Clift adds: “We know Mastercard has had a consistent campaign and has invested significantly and stuck with it and that, presumably, accounts for its success.” He insists though, that Mastercard is not front of mind and that Visa’s mission is about displacing cash and cheques: “That’s the real game for us. It doesn’t mean that we don’t look [at Mastercard’s marketing] but we don’t spend our days and nights worrying.”
Perhaps not, but Ben Rhodes, Mastercard vice-president of marketing for the UK and Ireland, suggests that the “brave” Priceless brand campaign that launched in the UK nine years ago is core to its growth. He says: “Priceless is based around the insight of using credit cards to help fulfil what matters in people’s lives. It is a brave positioning to have – that there are some things that money can’t buy. It’s about having dinner with your family, rather than going grocery shopping. It has helped us get the brand from a low awareness to a comparable awareness of Visa in the UK.”

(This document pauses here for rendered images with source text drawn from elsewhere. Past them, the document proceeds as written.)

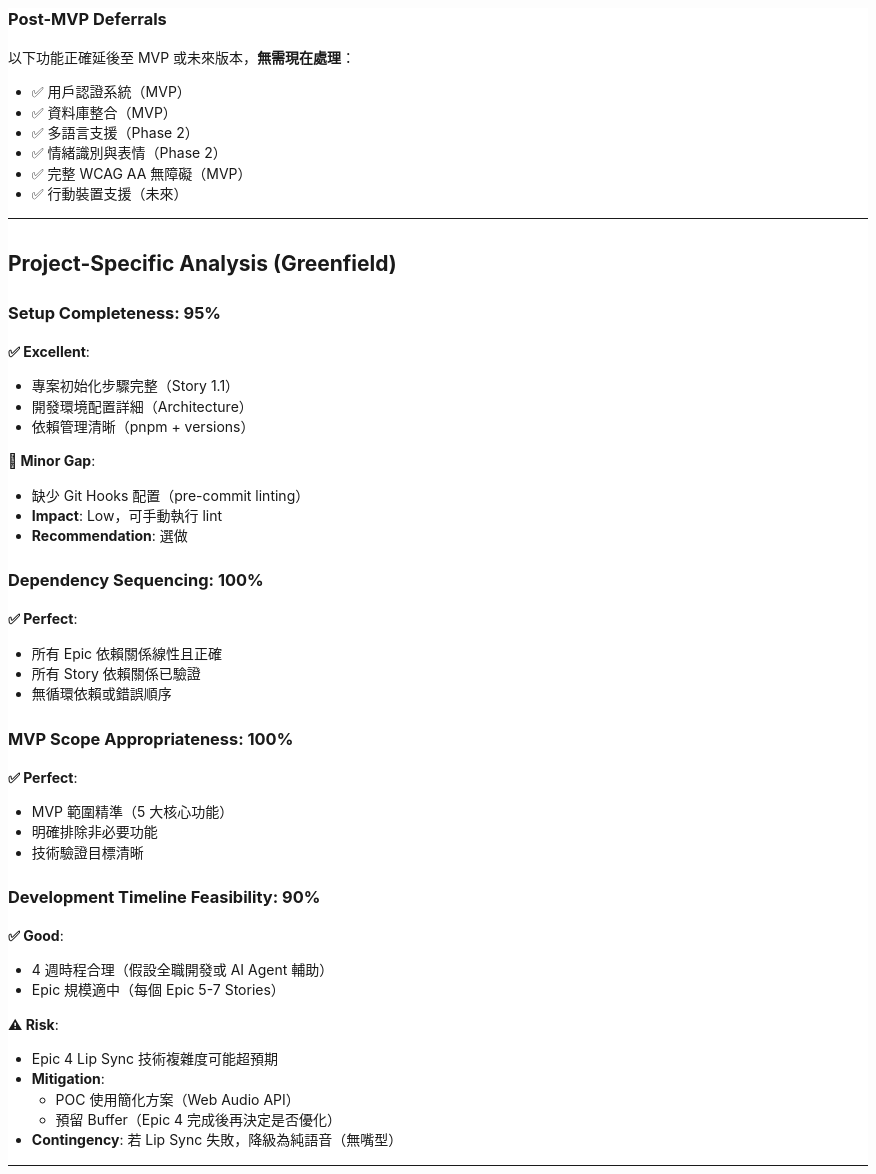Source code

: ### Post-MVP Deferrals

以下功能正確延後至 MVP 或未來版本，**無需現在處理**：

- ✅ 用戶認證系統（MVP）
- ✅ 資料庫整合（MVP）
- ✅ 多語言支援（Phase 2）
- ✅ 情緒識別與表情（Phase 2）
- ✅ 完整 WCAG AA 無障礙（MVP）
- ✅ 行動裝置支援（未來）

---

## Project-Specific Analysis (Greenfield)

### Setup Completeness: 95%

**✅ Excellent**:
- 專案初始化步驟完整（Story 1.1）
- 開發環境配置詳細（Architecture）
- 依賴管理清晰（pnpm + versions）

**📌 Minor Gap**:
- 缺少 Git Hooks 配置（pre-commit linting）
- **Impact**: Low，可手動執行 lint
- **Recommendation**: 選做

### Dependency Sequencing: 100%

**✅ Perfect**:
- 所有 Epic 依賴關係線性且正確
- 所有 Story 依賴關係已驗證
- 無循環依賴或錯誤順序

### MVP Scope Appropriateness: 100%

**✅ Perfect**:
- MVP 範圍精準（5 大核心功能）
- 明確排除非必要功能
- 技術驗證目標清晰

### Development Timeline Feasibility: 90%

**✅ Good**:
- 4 週時程合理（假設全職開發或 AI Agent 輔助）
- Epic 規模適中（每個 Epic 5-7 Stories）

**⚠️ Risk**:
- Epic 4 Lip Sync 技術複雜度可能超預期
- **Mitigation**: 
  - POC 使用簡化方案（Web Audio API）
  - 預留 Buffer（Epic 4 完成後再決定是否優化）
- **Contingency**: 若 Lip Sync 失敗，降級為純語音（無嘴型）

---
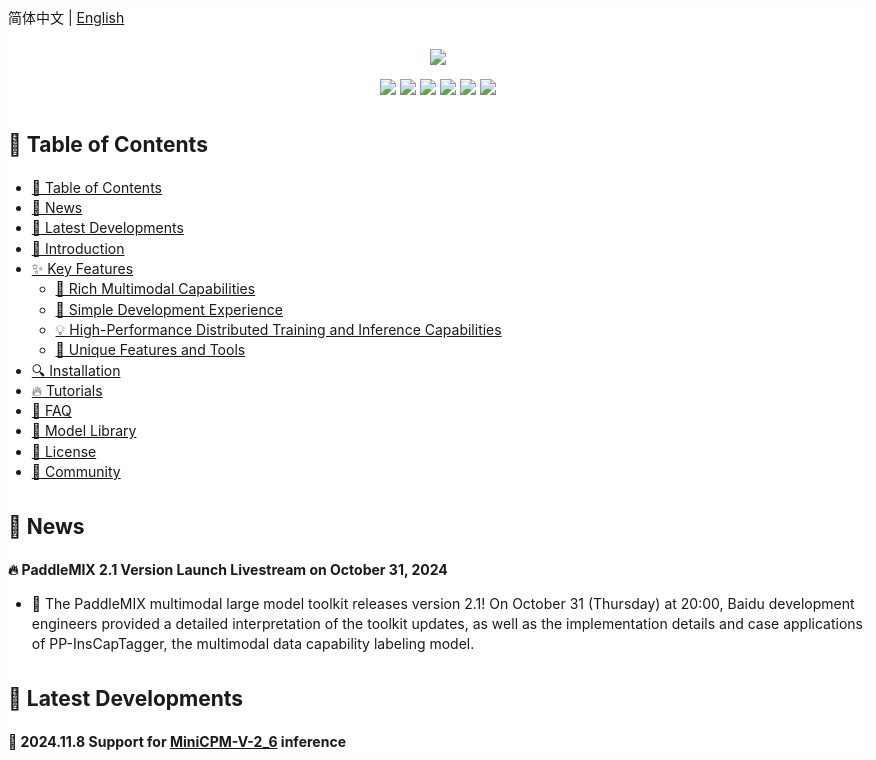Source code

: 简体中文 | [English](README_EN.md)

<p align="center">
  <img src="https://github.com/PaddlePaddle/PaddleMIX/assets/22989727/2cd19298-1c52-4d73-a0f7-dcdab6a8ec90" align="middle" width = "600" />
</p>

<p align="center">
    <a href="https://github.com/PaddlePaddle/PaddleMix/releases"><img src="https://img.shields.io/github/v/release/PaddlePaddle/PaddleMix?color=ffa"></a>
    <a href="./LICENSE"><img src="https://img.shields.io/badge/license-Apache%202-dfd.svg"></a>
    <a href=""><img src="https://img.shields.io/badge/python-3.7+-aff.svg"></a>
    <a href=""><img src="https://img.shields.io/badge/os-linux%2C%20win%2C%20mac-pink.svg"></a>
    <a href="#📌社区交流"><img src="https://img.shields.io/badge/微信-小助手加群-green?logo=wechat&amp"></a>
    <a href="https://github.com/PaddlePaddle/PaddleMIX/stargazers"><img src="https://img.shields.io/github/stars/PaddlePaddle/PaddleMIX?color=ccf"></a>

</p>
</div>

## 💌 Table of Contents
- [💌 Table of Contents](#table-of-contents)
- [📰 News](#news)
- [📣 Latest Developments](#latest-developments)
- [🌈 Introduction](#introduction)
- [✨ Key Features](#key-features)
    - [📱 Rich Multimodal Capabilities](#rich-multimodal-capabilities)
    - [🧩 Simple Development Experience](#simple-development-experience)
    - [💡 High-Performance Distributed Training and Inference Capabilities](#high-performance-distributed-training-and-inference-capabilities)
    - [🔧 Unique Features and Tools](#unique-features-and-tools)
- [🔍 Installation](#installation)
- [🔥 Tutorials](#tutorials)
- [🤔 FAQ](#faq)
- [📱 Model Library](#model-library)
- [📝 License](#license)
- [📌 Community](#community)


## 📰 News
**🔥 PaddleMIX 2.1 Version Launch Livestream on October 31, 2024**

- 🎉 The PaddleMIX multimodal large model toolkit releases version 2.1! On October 31 (Thursday) at 20:00, Baidu development engineers provided a detailed interpretation of the toolkit updates, as well as the implementation details and case applications of PP-InsCapTagger, the multimodal data capability labeling model.

## 📣 Latest Developments

**🎉 2024.11.8 Support for [MiniCPM-V-2_6](./paddlemix/examples/minicpm-v-2_6) inference**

However, Clift believes that, contrary to Mastercard’s strategy of having a separate debit brand – Maestro – Visa’s single brand for both is “absolutely” right. “Visa can stand for credit and debit, and any form of fast reliable payment,” he says.
Mastercard, though, would disagree. Rhodes says of the Mastercard brand family: “We are an ingredient brand, but not in the same way as Intel. We have a clear mandate that we want to be seen as a global payment system, at the heart of commerce. And by the very nature of the evolution we are moving beyond credit cards, such as payment systems in mobile phones, giving people access to their money or credit lines in different ways.”
As Millar says: “Both Mastercard and Visa have the same strategy of switching consumers from using cash to cards and have similar new technologies to achieve this.”
Such technologies include Visa’s PayWave and Mastercard’s PayPass contactless payment cards introduced in London last September. Beattie McGuinness Bungay planning partner David Bain bills it as a “battle of the two generics”.
He suggests both seem to be emulating what is happening with mobile operators, who offer similar deals in terms of minutes, coverage and money, but increasingly differentiate themselves with extras such as gig tickets and VIP areas and downloads.
In terms of brand, if not business, Visa is playing catch-up. It will be hoping that the inconsistencies of its ad cam-paigns over the past decade have not given Mastercard a priceless and permanent advantage.